Os factos apurados pelo Jornal Ciclismo contrariam a tese usada em tribunal pelo médico espanhol Marcos Maynar, acusado, em co-autoria com o director-desportivo Manuel Zeferino, de 16 crimes de administração de substâncias dopantes e de manipulação de substâncias alimentares e medicinais. Tentando refutar a responsabilidade pelas pastas com nomes de corredores contendo ficheiros com planos de dopagem e de treino, encontradas no seu computador pessoal, Maynar disse que eram ficheiros enviados pelos próprios ciclistas e que tinham sido concebidos pelo antecessor no cargo de médico das estruturas dirigidas por Manuel Zeferino. Para justificar o facto de os documentos estarem redigidos em castelhano, Marcos Maynar nomeou como antecessor o espanhol Jesús Losa.

Acontece que Marcos Maynar entrou na LA-MSS em 2007. O antecessor de Marcos Maynar na LA-MSS foi o clínico que representou a Maia Milaneza em 2006, ou seja, o português Benjamim Carvalho e não Jesús Losa. É o próprio Benjamim Carvalho que o confirma, em declarações ao Jornal Ciclismo: “Na realidade, entrei na Maia nessa época [2006] e de nada me apercebi.Contudo, diziam-me que era voz corrente dizer-se que para termos este médico [Benjamim Carvalho] era melhor não ter nenhum”.

O actual médico do Palmeiras Resort-Prio-Tavira não descarta, todavia, a possibilidade de haver planos de treino e dopagem, relativos a essa época, elaborados por um outro clínico. “É prática, dentro das equipas, diversos ciclistas serem seguidos por médicos que não os da equipa e até por curiosos, ao que se fala. Portanto é provável tal ser verdade [planos elaborados por alguém que não Maynar]. Como nunca aceitei haver nas minhas equipas ciclistas seguidos por outros, é possível que  tivesse facilitado a máxima de que ‘o corno é o ultimo a saber'”, afirma ironicamente Benjamim Carvalho.

Perante as declarações do médico português, afigura-se plausível que houvesse planos de treino e dopagem anteriores à entrada de Marcos Maynar. No entanto, durante o julgamento que decorre na Póvoa de Varzim, todos os corredores inquiridos sobre o nome de Jesús Losa revelaram desconhecer este profissional. Por outro lado, entre os sete corredores com planos de dopagem delineados e guardados no computador de Marcos Maynar, três só chegaram à LA-MSS em 2007, ano de entrada do clínico espanhol, estando noutras equipas em 2006. Os planos destes ciclistas não podiam, portanto, ser da lavra do antecessor de Maynar.

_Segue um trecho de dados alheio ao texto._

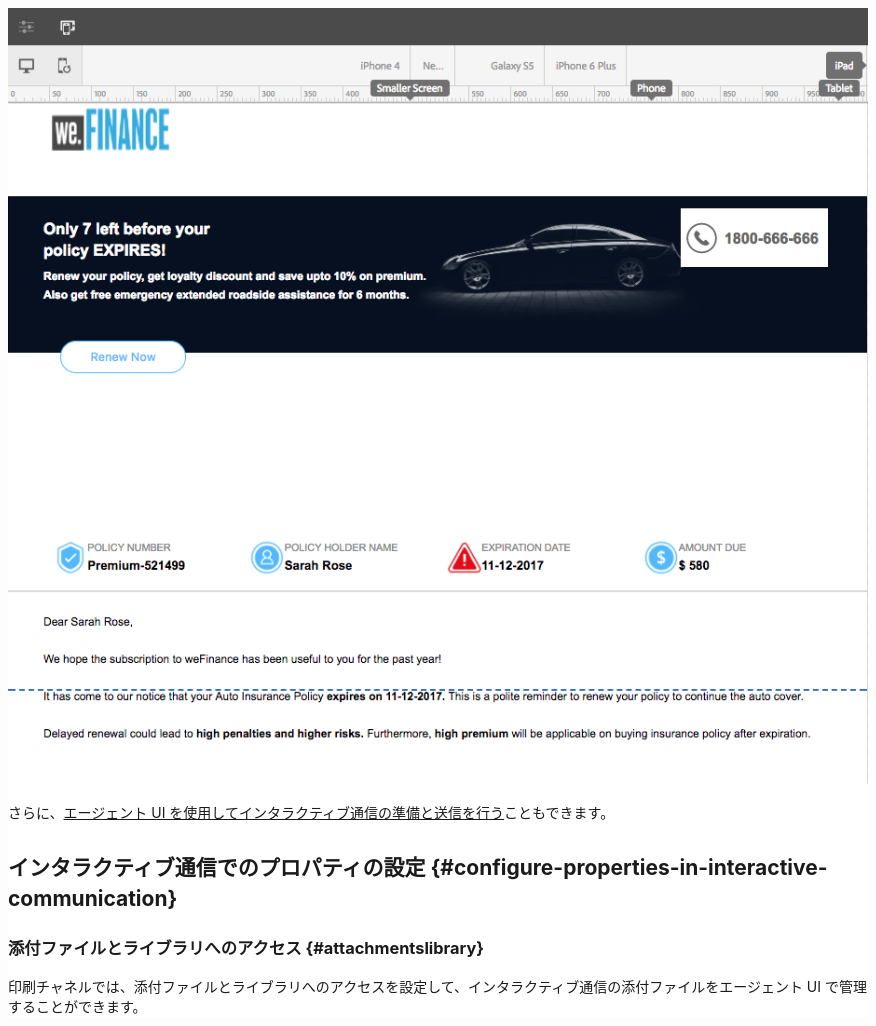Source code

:    ![webchannelpreview](assets/webchannelpreview.png)

さらに、[エージェント UI を使用してインタラクティブ通信の準備と送信を行う](/help/forms/using/prepare-send-interactive-communication.md)こともできます。

## インタラクティブ通信でのプロパティの設定  {#configure-properties-in-interactive-communication}

### 添付ファイルとライブラリへのアクセス {#attachmentslibrary}

印刷チャネルでは、添付ファイルとライブラリへのアクセスを設定して、インタラクティブ通信の添付ファイルをエージェント UI で管理することができます。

Confrontado com o teor da documentação encontrada no seu computador, Maynar disse ao tribunal que aquilo eram planos de treino que lhe foram enviados, a seu pedido, pelos corredores. Seriam, na versão de Marcos Maynar, referentes à época anterior, 2006, e teriam sido elaborados pelo seu antecessor no cargo, o espanhol Jesús Losa. Isso justificaria o facto de estarem escritos em castelhano. Maynar assegurou que deu ordens aos ciclistas para deixarem de seguir aquela preparação, pois era ilegal.